More than 500 Google employees in Mountain View walked out of the company’s headquarters Thursday afternoon, Nov. 1, joined by thousands across the globe in a protest to hold sexual harassers accountable in the workplace.
Organizer Celie O’Neil-Hart yelled, “Time’s up in tech!” as she read a list of demands for Google executives, including a better reporting process for sexual abuse, equal opportunities for all demographics, a public sexual assault transparency report and an end to forced arbitration, which forces employees to waive their right to sue.
The walkout was designed to support victims of abuse at the company, including those who did not speak Nov. 1 due to fear of retaliation or fresh emotional wounds.
Oralia Alvarado, 27, began working at Google about five years ago as a barista. During that time, Alvarado said she saw cafeteria workers commonly subjected to harassment due to their perceived lower rank.
A man once told Alvarado to lick her lips for him because her lipstick was beautiful, but she said she didn’t feel validated until a male employee expressed his shock at the interaction.
Another woman, Nancy, described a company gathering at Google-owned YouTube where she lost her memory after a male co-worker asked to switch drinks. She said another colleague saw her being “dragged away by the hand” and helped her. Her manager later told her the co-worker could be fired immediately, as long as he held a less important role on the team than her.
Both women hoped telling their story would galvanize victims of abuse, as well as their allies.
Google CEO Sundar Pichai told employees earlier that week the company was aware of the protest and participants would receive support.
“Employees have raised constructive ideas for how we can improve our policies and our processes going forward,” Pichai said in a statement. “We are taking in all their feedback so we can turn these ideas into action.”
Google came under fire after a New York Times report on Oct. 25 revealed a $90 million payout for an employee who had been accused of sexual harassment. Speakers said the company was in the habit of protecting itself from legal action by in turn protecting accusers. One man held a sign that said, “Happy to Quit for $90 million, no sexual harassment required.”
After the report surfaced, women at the company organized the protest in about five days.
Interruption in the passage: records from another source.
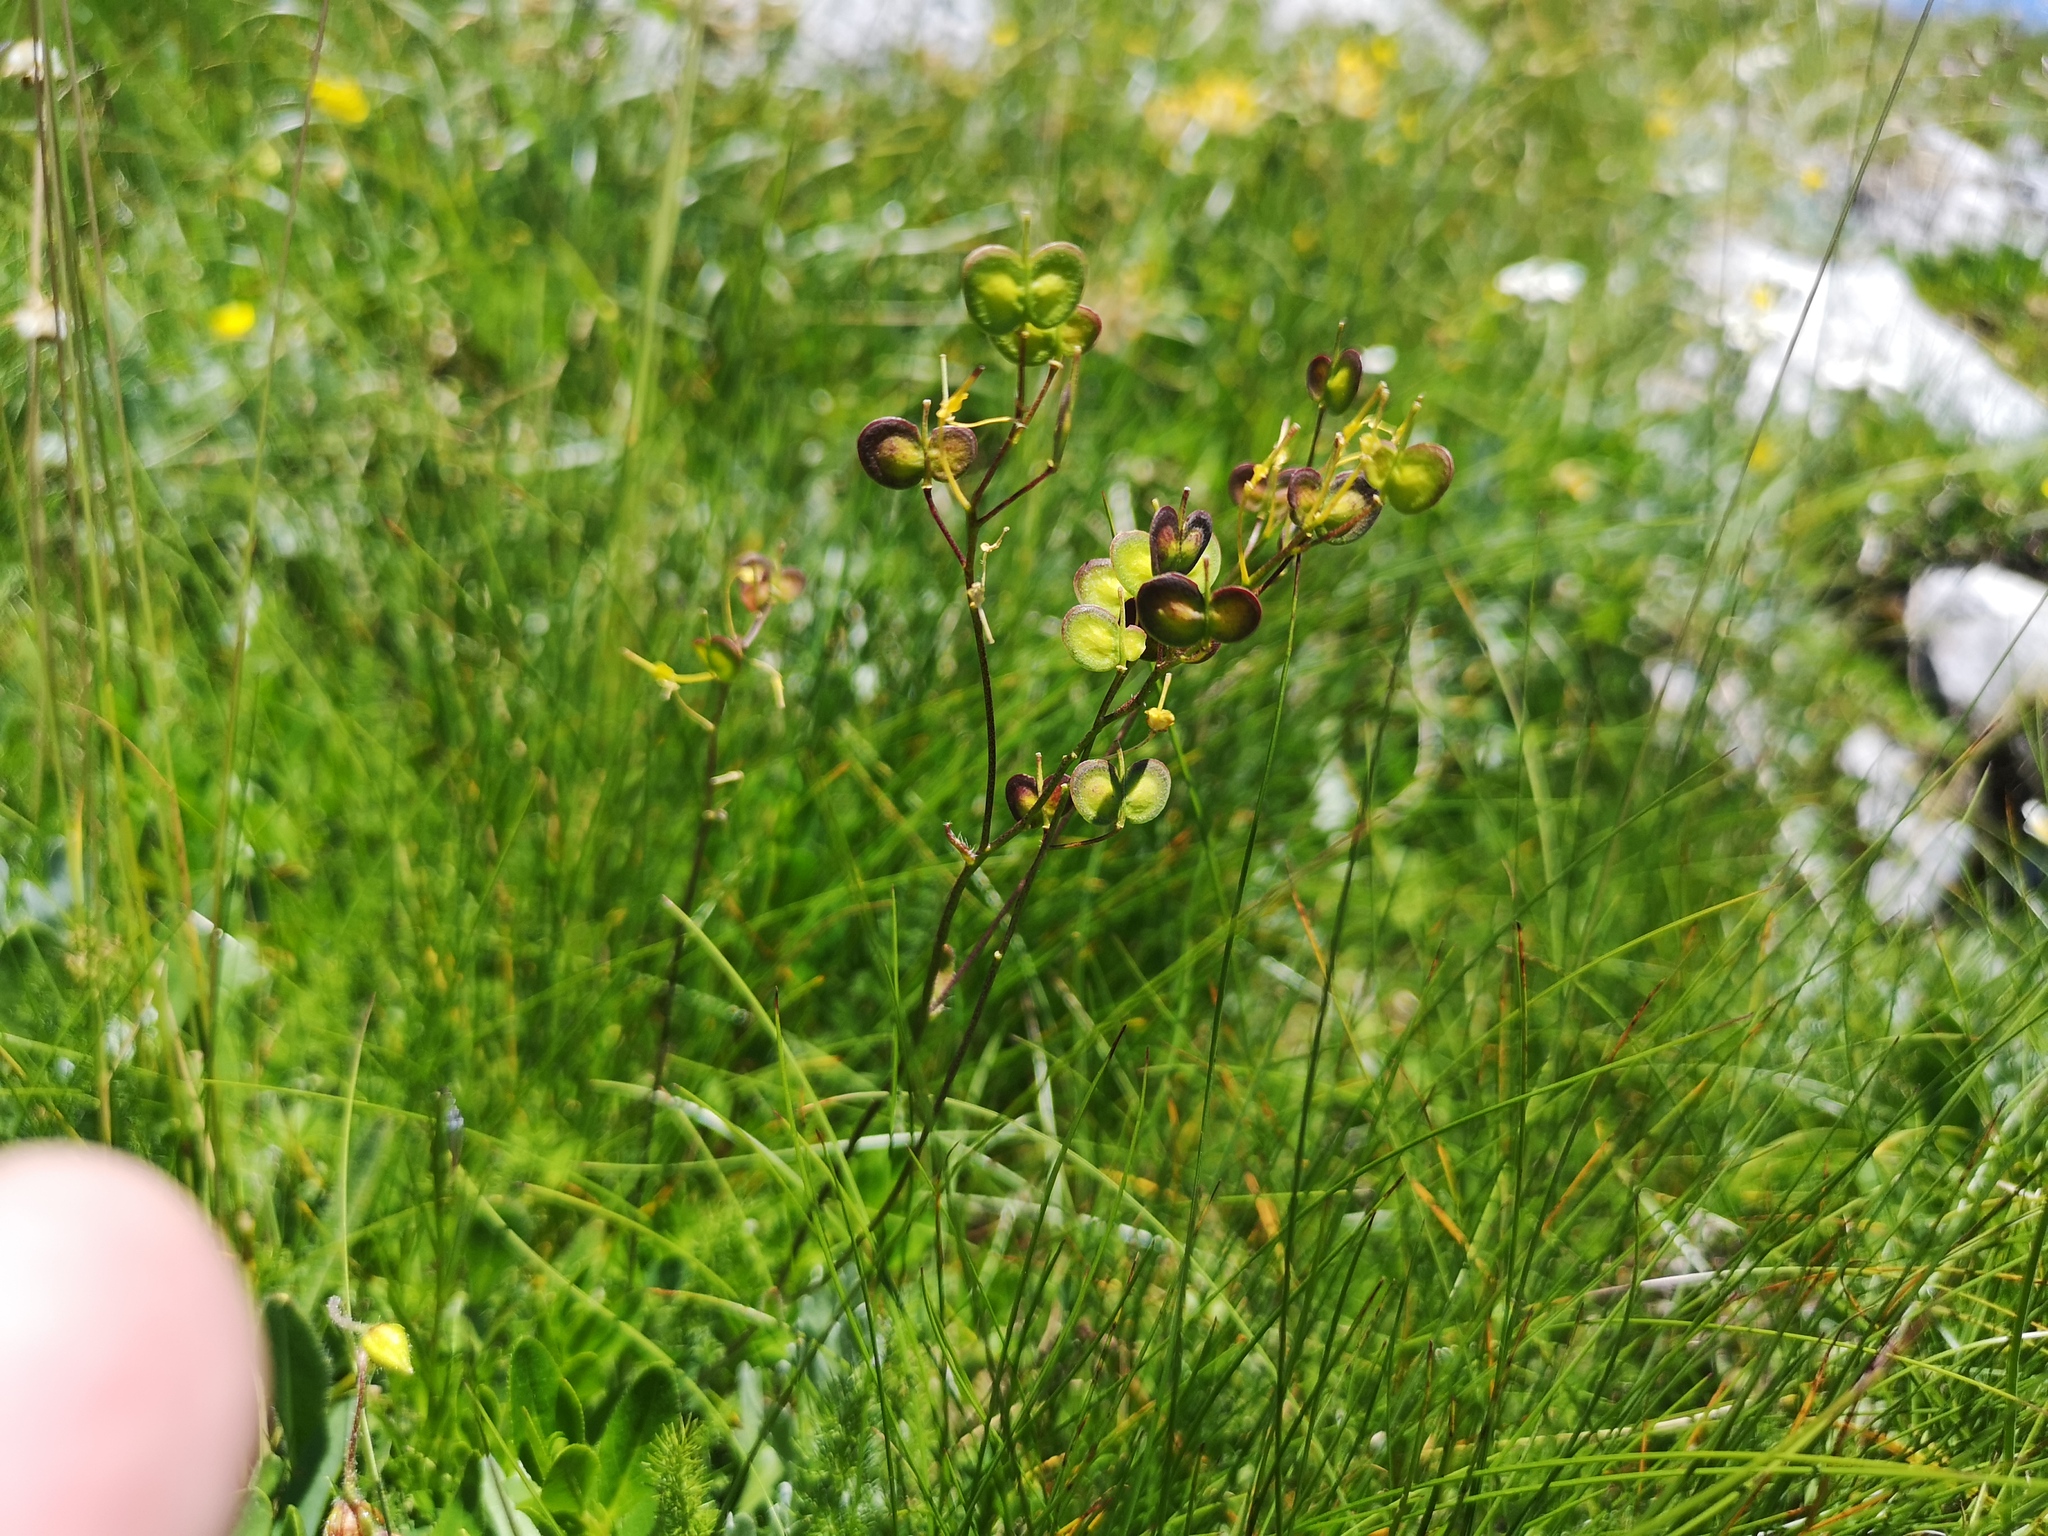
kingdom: Plantae
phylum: Tracheophyta
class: Magnoliopsida
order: Brassicales
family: Brassicaceae
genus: Biscutella
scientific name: Biscutella laevigata
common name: Buckler mustard
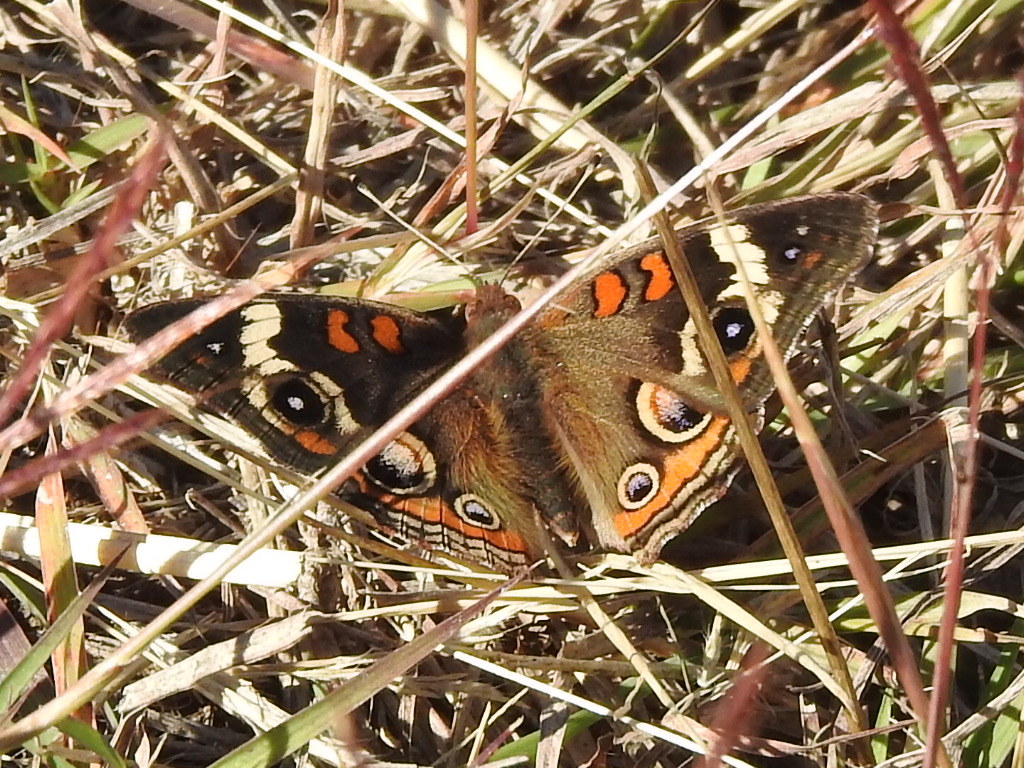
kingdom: Animalia
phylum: Arthropoda
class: Insecta
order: Lepidoptera
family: Nymphalidae
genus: Junonia
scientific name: Junonia coenia
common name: Common buckeye
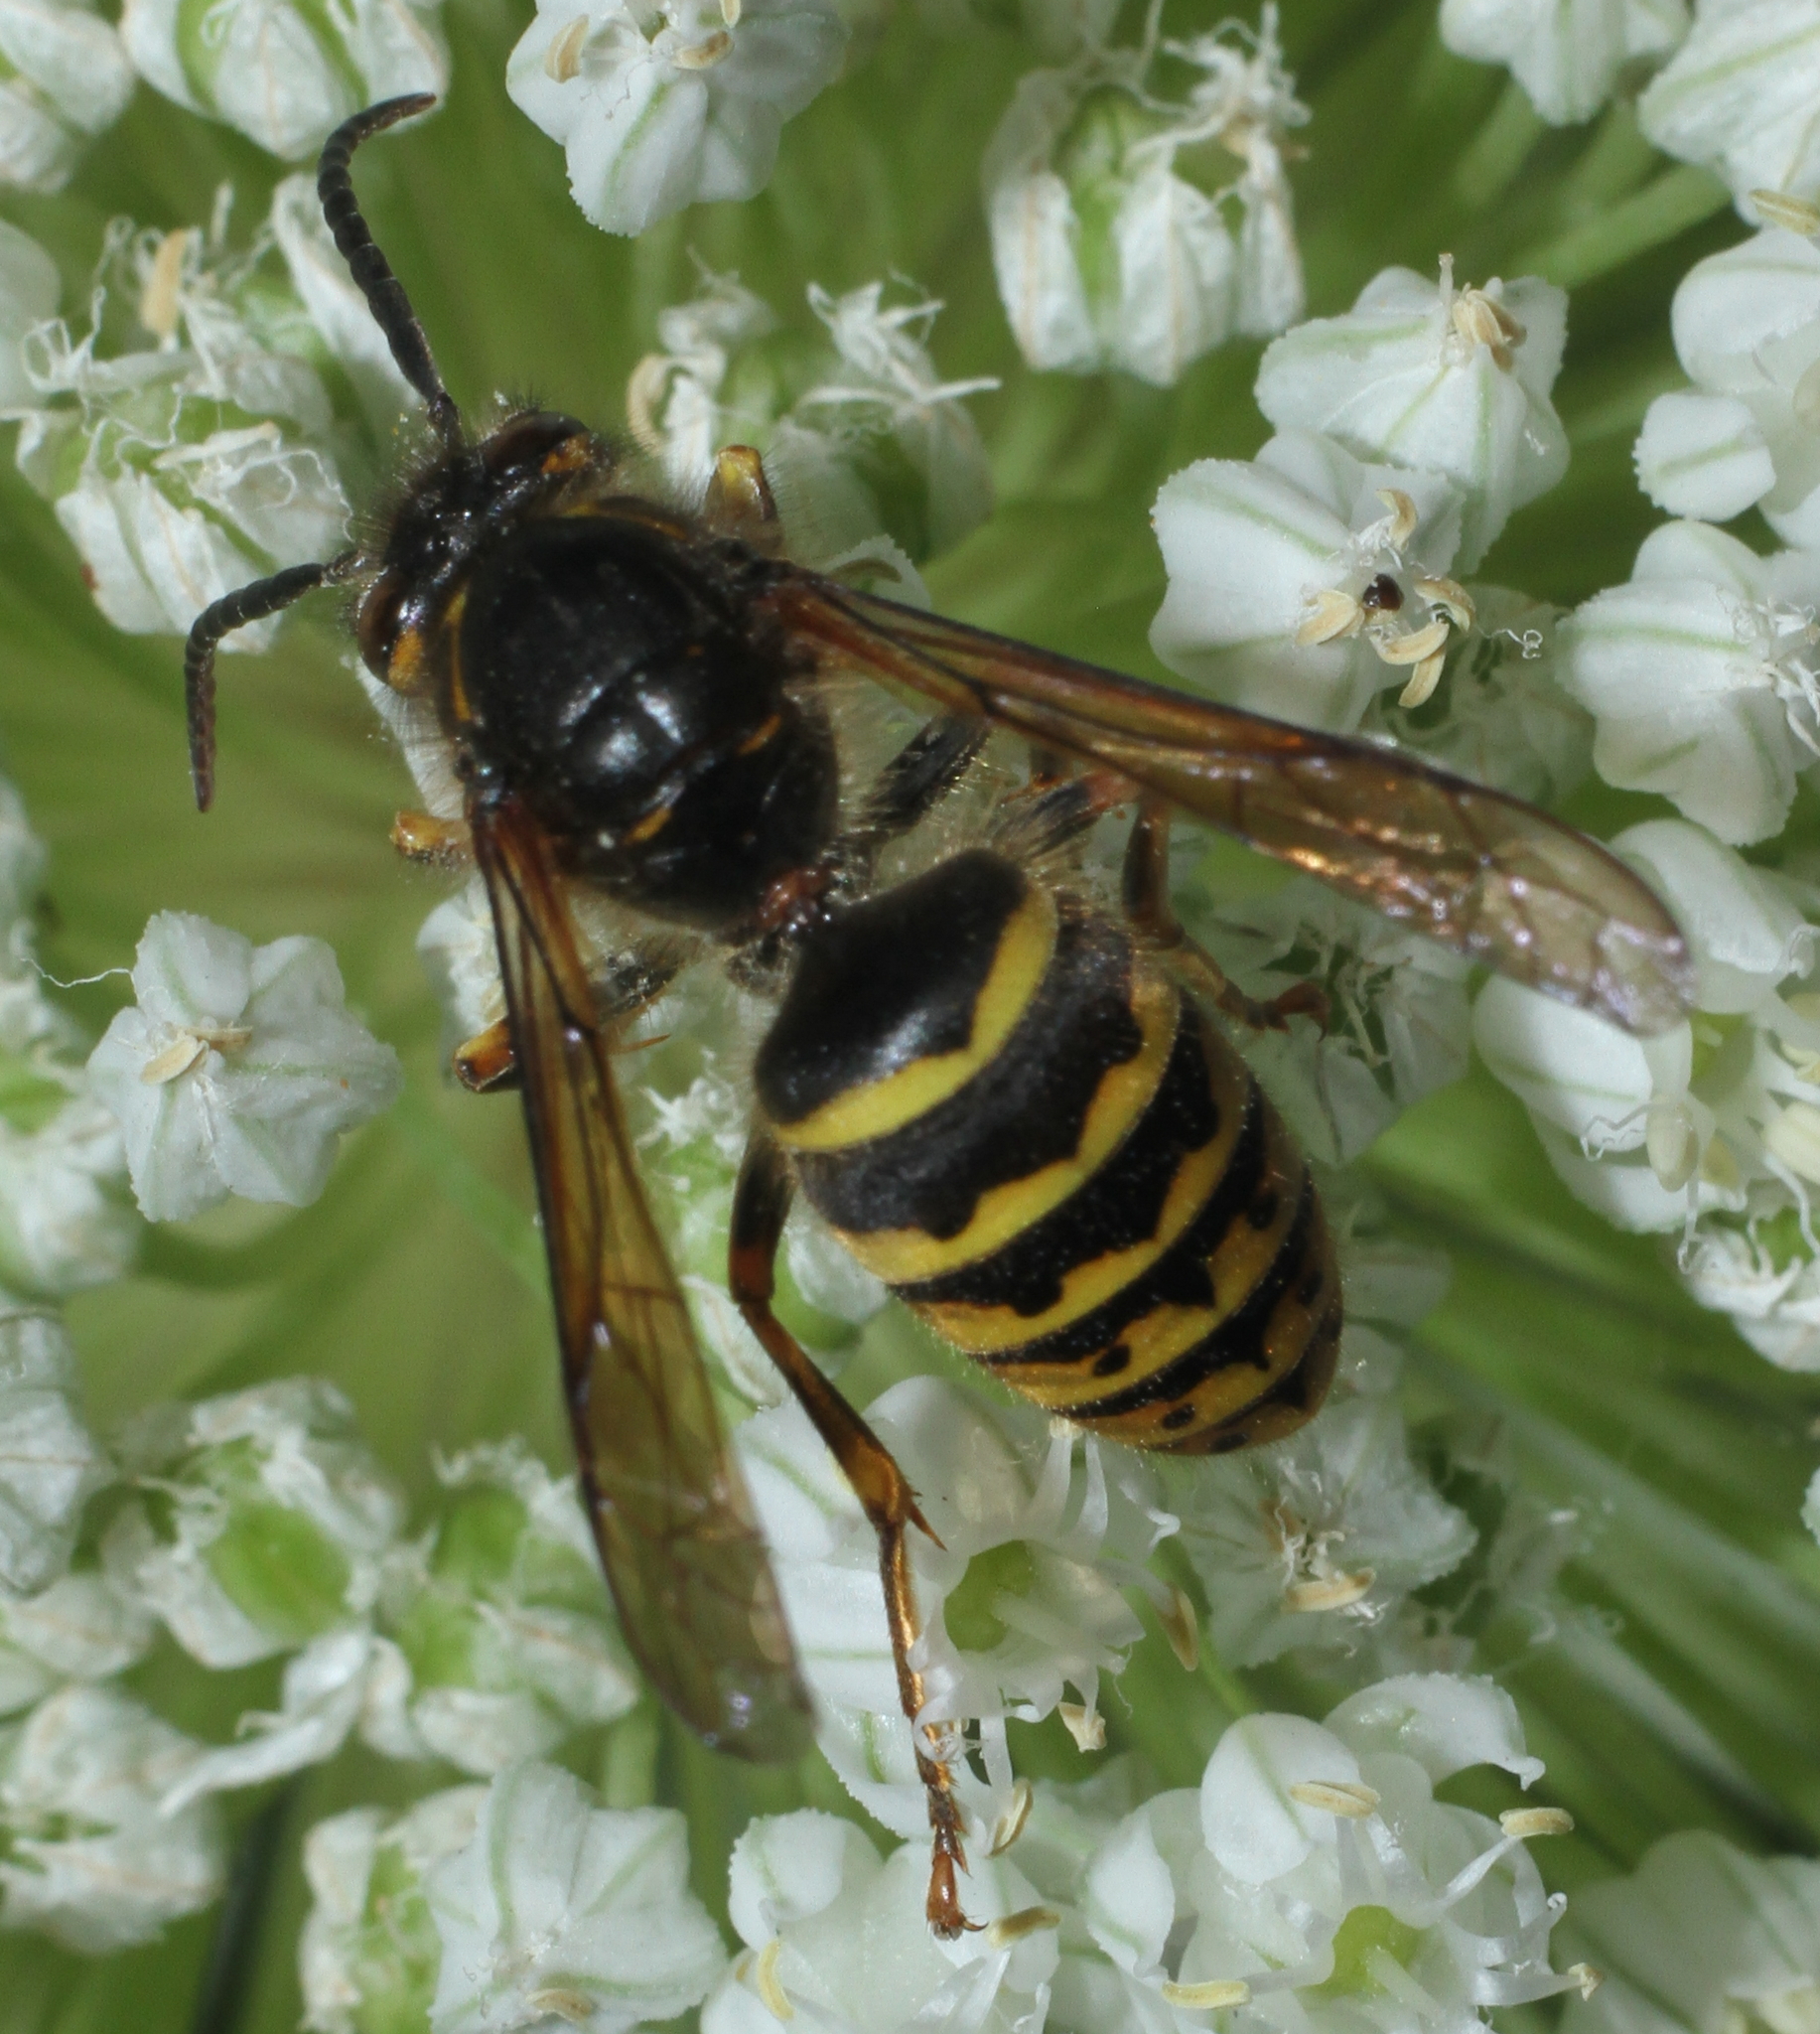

Offices in Singapore began the protest at 11:10 a.m., with other protests happening at offices around the world.
“We chose 11, 1, or 11:10, because we believe that one story is too many and we’ve heard thousands as part of this movement,” O’Neil-Hart said, explaining that the movement began on internal channels, but quickly grew to more than 60 percent of Google offices across the world.
The protest in Mountain View ended with a roaring chant of “Time is up!” following on the heels of similar movements against perpetrators of abuse in Hollywood and other industries.